───── Entries supplied ─────

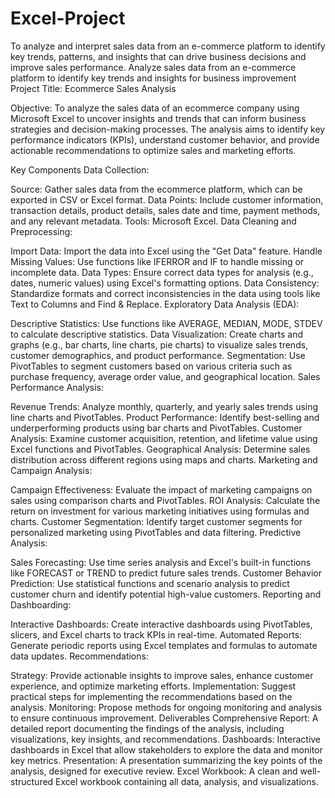 # Excel-Project 
To analyze and interpret sales data from an e-commerce platform to identify key trends, patterns, and insights that can drive business decisions and improve sales performance.
Analyze sales data from an e-commerce platform to identify key trends and insights for business improvement
Project Title: Ecommerce Sales Analysis

Objective:
To analyze the sales data of an ecommerce company using Microsoft Excel to uncover insights and trends that can inform business strategies and decision-making processes. The analysis aims to identify key performance indicators (KPIs), understand customer behavior, and provide actionable recommendations to optimize sales and marketing efforts.

Key Components
Data Collection:

Source: Gather sales data from the ecommerce platform, which can be exported in CSV or Excel format.
Data Points: Include customer information, transaction details, product details, sales date and time, payment methods, and any relevant metadata.
Tools: Microsoft Excel.
Data Cleaning and Preprocessing:

Import Data: Import the data into Excel using the "Get Data" feature.
Handle Missing Values: Use functions like IFERROR and IF to handle missing or incomplete data.
Data Types: Ensure correct data types for analysis (e.g., dates, numeric values) using Excel's formatting options.
Data Consistency: Standardize formats and correct inconsistencies in the data using tools like Text to Columns and Find & Replace.
Exploratory Data Analysis (EDA):

Descriptive Statistics: Use functions like AVERAGE, MEDIAN, MODE, STDEV to calculate descriptive statistics.
Data Visualization: Create charts and graphs (e.g., bar charts, line charts, pie charts) to visualize sales trends, customer demographics, and product performance.
Segmentation: Use PivotTables to segment customers based on various criteria such as purchase frequency, average order value, and geographical location.
Sales Performance Analysis:

Revenue Trends: Analyze monthly, quarterly, and yearly sales trends using line charts and PivotTables.
Product Performance: Identify best-selling and underperforming products using bar charts and PivotTables.
Customer Analysis: Examine customer acquisition, retention, and lifetime value using Excel functions and PivotTables.
Geographical Analysis: Determine sales distribution across different regions using maps and charts.
Marketing and Campaign Analysis:

Campaign Effectiveness: Evaluate the impact of marketing campaigns on sales using comparison charts and PivotTables.
ROI Analysis: Calculate the return on investment for various marketing initiatives using formulas and charts.
Customer Segmentation: Identify target customer segments for personalized marketing using PivotTables and data filtering.
Predictive Analysis:

Sales Forecasting: Use time series analysis and Excel's built-in functions like FORECAST or TREND to predict future sales trends.
Customer Behavior Prediction: Use statistical functions and scenario analysis to predict customer churn and identify potential high-value customers.
Reporting and Dashboarding:

Interactive Dashboards: Create interactive dashboards using PivotTables, slicers, and Excel charts to track KPIs in real-time.
Automated Reports: Generate periodic reports using Excel templates and formulas to automate data updates.
Recommendations:

Strategy: Provide actionable insights to improve sales, enhance customer experience, and optimize marketing efforts.
Implementation: Suggest practical steps for implementing the recommendations based on the analysis.
Monitoring: Propose methods for ongoing monitoring and analysis to ensure continuous improvement.
Deliverables
Comprehensive Report: A detailed report documenting the findings of the analysis, including visualizations, key insights, and recommendations.
Dashboards: Interactive dashboards in Excel that allow stakeholders to explore the data and monitor key metrics.
Presentation: A presentation summarizing the key points of the analysis, designed for executive review.
Excel Workbook: A clean and well-structured Excel workbook containing all data, analysis, and visualizations.
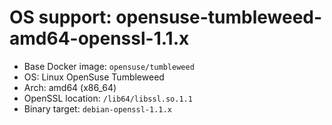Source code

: # OS support: opensuse-tumbleweed-amd64-openssl-1.1.x

- Base Docker image: `opensuse/tumbleweed`
- OS: Linux OpenSuse Tumbleweed
- Arch: amd64 (x86_64)
- OpenSSL location: `/lib64/libssl.so.1.1`
- Binary target: `debian-openssl-1.1.x`
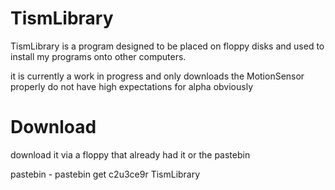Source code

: # TismLibrary

TismLibrary is a program designed to be placed on floppy disks and used to install my programs onto other computers.

it is currently a work in progress and only downloads the MotionSensor properly do not have high expectations for alpha obviously

# Download

download it via a floppy that already had it or the pastebin

pastebin - pastebin get c2u3ce9r TismLibrary
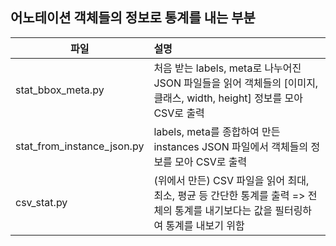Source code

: ## 어노테이션 객체들의 정보로 통계를 내는 부분

| 파일 | 설명 |
|---|:---|
| stat_bbox_meta.py | 처음 받는 labels, meta로 나누어진 JSON 파일들을 읽어 객체들의 [이미지, 클래스, width, height] 정보를 모아 CSV로 출력 |
| stat_from_instance_json.py | labels, meta를 종합하여 만든 instances JSON 파일에서 객체들의 정보를 모아 CSV로 출력 |
| csv_stat.py | (위에서 만든) CSV 파일을 읽어 최대, 최소, 평균 등 간단한 통계를 출력 => 전체의 통계를 내기보다는 값을 필터링하여 통계를 내보기 위함 |
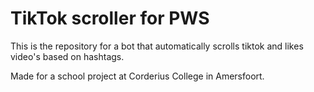 # **TikTok scroller for PWS**
This is the repository for a bot that automatically scrolls tiktok and likes video's based on hashtags. 

Made for a school project at Corderius College in Amersfoort.
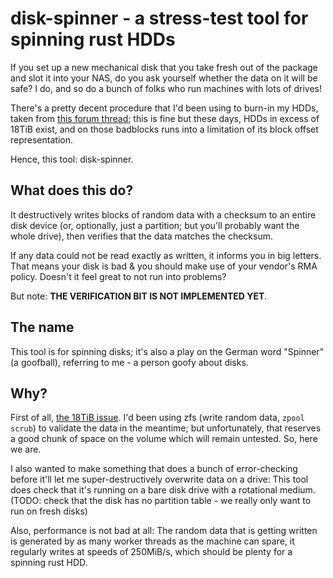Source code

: # disk-spinner - a stress-test tool for spinning rust HDDs

If you set up a new mechanical disk that you take fresh out of the package and slot it into your NAS, do you ask yourself whether the data on it will be safe? I do, and so do a bunch of folks who run machines with lots of drives!

There's a pretty decent procedure that I'd been using to burn-in my HDDs, taken from [this forum thread](https://www.truenas.com/community/resources/hard-drive-burn-in-testing.92/); this is fine but these days, HDDs in excess of 18TiB exist, and on those badblocks runs into a limitation of its block offset representation.

Hence, this tool: disk-spinner.

## What does this do?

It destructively writes blocks of random data with a checksum to an entire disk device (or, optionally, just a partition; but you'll probably want the whole drive), then verifies that the data matches the checksum.

If any data could not be read exactly as written, it informs you in big letters. That means your disk is bad & you should make use of your vendor's RMA policy. Doesn't it feel great to not run into problems?

But note: **THE VERIFICATION BIT IS NOT IMPLEMENTED YET**.

## The name

This tool is for spinning disks; it's also a play on the German word "Spinner" (a goofball), referring to me - a person goofy about disks.

## Why?

First of all, [the 18TiB issue](https://www.reddit.com/r/DataHoarder/comments/fbst8m/alternative_to_badblocks/). I'd been using zfs (write random data, `zpool scrub`) to validate the data in the meantime; but unfortunately, that reserves a good chunk of space on the volume which will remain untested. So, here we are.

I also wanted to make something that does a bunch of error-checking before it'll let me super-destructively overwrite data on a drive: This tool does check that it's running on a bare disk drive with a rotational medium. (TODO: check that the disk has no partition table - we really only want to run on fresh disks)

Also, performance is not bad at all: The random data that is getting written is generated by as many worker threads as the machine can spare, it regularly writes at speeds of 250MiB/s, which should be plenty for a spinning rust HDD.
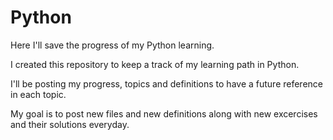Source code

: # Python
Here I'll save the progress of my Python learning.

I created this repository to keep a track of my learning path in Python.

I'll be posting my progress, topics and definitions to have a future reference in each topic.

My goal is to post new files and new definitions along with new excercises and their solutions everyday.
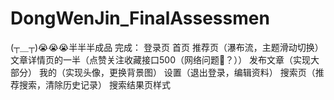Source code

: # DongWenJin_FinalAssessmen

(┬＿┬)😭😭😭半半半成品
完成：
登录页
首页
推荐页（瀑布流，主题滑动切换）
文章详情页的一半（点赞关注收藏接口500（网络问题🤔？））
发布文章（实现大部分）
我的（实现头像，更换背景图）
设置（退出登录，编辑资料）
搜索页（推荐搜索，清除历史记录）
搜索结果页样式
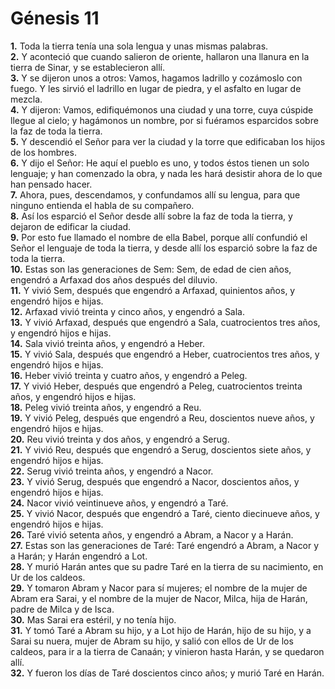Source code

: # Génesis 11

**1.** Toda la tierra tenía una sola lengua y unas mismas palabras.  
**2.** Y aconteció que cuando salieron de oriente, hallaron una llanura en la tierra de Sinar, y se establecieron allí.  
**3.** Y se dijeron unos a otros: Vamos, hagamos ladrillo y cozámoslo con fuego. Y les sirvió el ladrillo en lugar de piedra, y el asfalto en lugar de mezcla.  
**4.** Y dijeron: Vamos, edifiquémonos una ciudad y una torre, cuya cúspide llegue al cielo; y hagámonos un nombre, por si fuéramos esparcidos sobre la faz de toda la tierra.  
**5.** Y descendió el Señor para ver la ciudad y la torre que edificaban los hijos de los hombres.  
**6.** Y dijo el Señor: He aquí el pueblo es uno, y todos éstos tienen un solo lenguaje; y han comenzado la obra, y nada les hará desistir ahora de lo que han pensado hacer.  
**7.** Ahora, pues, descendamos, y confundamos allí su lengua, para que ninguno entienda el habla de su compañero.  
**8.** Así los esparció el Señor desde allí sobre la faz de toda la tierra, y dejaron de edificar la ciudad.  
**9.** Por esto fue llamado el nombre de ella Babel, porque allí confundió el Señor el lenguaje de toda la tierra, y desde allí los esparció sobre la faz de toda la tierra.  
**10.** Estas son las generaciones de Sem: Sem, de edad de cien años, engendró a Arfaxad dos años después del diluvio.  
**11.** Y vivió Sem, después que engendró a Arfaxad, quinientos años, y engendró hijos e hijas.  
**12.** Arfaxad vivió treinta y cinco años, y engendró a Sala.  
**13.** Y vivió Arfaxad, después que engendró a Sala, cuatrocientos tres años, y engendró hijos e hijas.  
**14.** Sala vivió treinta años, y engendró a Heber.  
**15.** Y vivió Sala, después que engendró a Heber, cuatrocientos tres años, y engendró hijos e hijas.  
**16.** Heber vivió treinta y cuatro años, y engendró a Peleg.  
**17.** Y vivió Heber, después que engendró a Peleg, cuatrocientos treinta años, y engendró hijos e hijas.  
**18.** Peleg vivió treinta años, y engendró a Reu.  
**19.** Y vivió Peleg, después que engendró a Reu, doscientos nueve años, y engendró hijos e hijas.  
**20.** Reu vivió treinta y dos años, y engendró a Serug.  
**21.** Y vivió Reu, después que engendró a Serug, doscientos siete años, y engendró hijos e hijas.  
**22.** Serug vivió treinta años, y engendró a Nacor.  
**23.** Y vivió Serug, después que engendró a Nacor, doscientos años, y engendró hijos e hijas.  
**24.** Nacor vivió veintinueve años, y engendró a Taré.  
**25.** Y vivió Nacor, después que engendró a Taré, ciento diecinueve años, y engendró hijos e hijas.  
**26.** Taré vivió setenta años, y engendró a Abram, a Nacor y a Harán.  
**27.** Estas son las generaciones de Taré: Taré engendró a Abram, a Nacor y a Harán; y Harán engendró a Lot.  
**28.** Y murió Harán antes que su padre Taré en la tierra de su nacimiento, en Ur de los caldeos.  
**29.** Y tomaron Abram y Nacor para sí mujeres; el nombre de la mujer de Abram era Sarai, y el nombre de la mujer de Nacor, Milca, hija de Harán, padre de Milca y de Isca.  
**30.** Mas Sarai era estéril, y no tenía hijo.  
**31.** Y tomó Taré a Abram su hijo, y a Lot hijo de Harán, hijo de su hijo, y a Sarai su nuera, mujer de Abram su hijo, y salió con ellos de Ur de los caldeos, para ir a la tierra de Canaán; y vinieron hasta Harán, y se quedaron allí.  
**32.** Y fueron los días de Taré doscientos cinco años; y murió Taré en Harán.
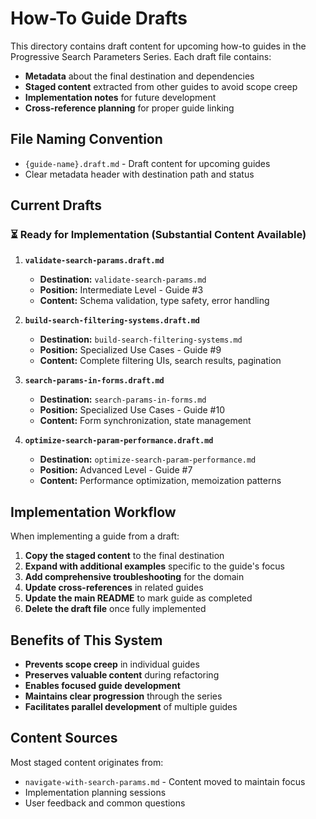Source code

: # How-To Guide Drafts

This directory contains draft content for upcoming how-to guides in the Progressive Search Parameters Series. Each draft file contains:

- **Metadata** about the final destination and dependencies
- **Staged content** extracted from other guides to avoid scope creep
- **Implementation notes** for future development
- **Cross-reference planning** for proper guide linking

## File Naming Convention

- `{guide-name}.draft.md` - Draft content for upcoming guides
- Clear metadata header with destination path and status

## Current Drafts

### ⏳ Ready for Implementation (Substantial Content Available)

1. **`validate-search-params.draft.md`**
   - **Destination:** `validate-search-params.md`
   - **Position:** Intermediate Level - Guide #3
   - **Content:** Schema validation, type safety, error handling

2. **`build-search-filtering-systems.draft.md`**
   - **Destination:** `build-search-filtering-systems.md`
   - **Position:** Specialized Use Cases - Guide #9
   - **Content:** Complete filtering UIs, search results, pagination

3. **`search-params-in-forms.draft.md`**
   - **Destination:** `search-params-in-forms.md`
   - **Position:** Specialized Use Cases - Guide #10
   - **Content:** Form synchronization, state management

4. **`optimize-search-param-performance.draft.md`**
   - **Destination:** `optimize-search-param-performance.md`
   - **Position:** Advanced Level - Guide #7
   - **Content:** Performance optimization, memoization patterns

## Implementation Workflow

When implementing a guide from a draft:

1. **Copy the staged content** to the final destination
2. **Expand with additional examples** specific to the guide's focus
3. **Add comprehensive troubleshooting** for the domain
4. **Update cross-references** in related guides
5. **Update the main README** to mark guide as completed
6. **Delete the draft file** once fully implemented

## Benefits of This System

- **Prevents scope creep** in individual guides
- **Preserves valuable content** during refactoring
- **Enables focused guide development**
- **Maintains clear progression** through the series
- **Facilitates parallel development** of multiple guides

## Content Sources

Most staged content originates from:
- `navigate-with-search-params.md` - Content moved to maintain focus
- Implementation planning sessions
- User feedback and common questions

─────

▶ _Task objective_: The expected output is exactly the lines of the listing above between the line holding "esparció sobre la faz de toda la tierra." and the line holding "quinientos años, y engendró hijos e hijas.", inclusive.

▶ _Output for this exercise_:
**9.** Por esto fue llamado el nombre de ella Babel, porque allí confundió el Señor el lenguaje de toda la tierra, y desde allí los esparció sobre la faz de toda la tierra.  
**10.** Estas son las generaciones de Sem: Sem, de edad de cien años, engendró a Arfaxad dos años después del diluvio.  
**11.** Y vivió Sem, después que engendró a Arfaxad, quinientos años, y engendró hijos e hijas.  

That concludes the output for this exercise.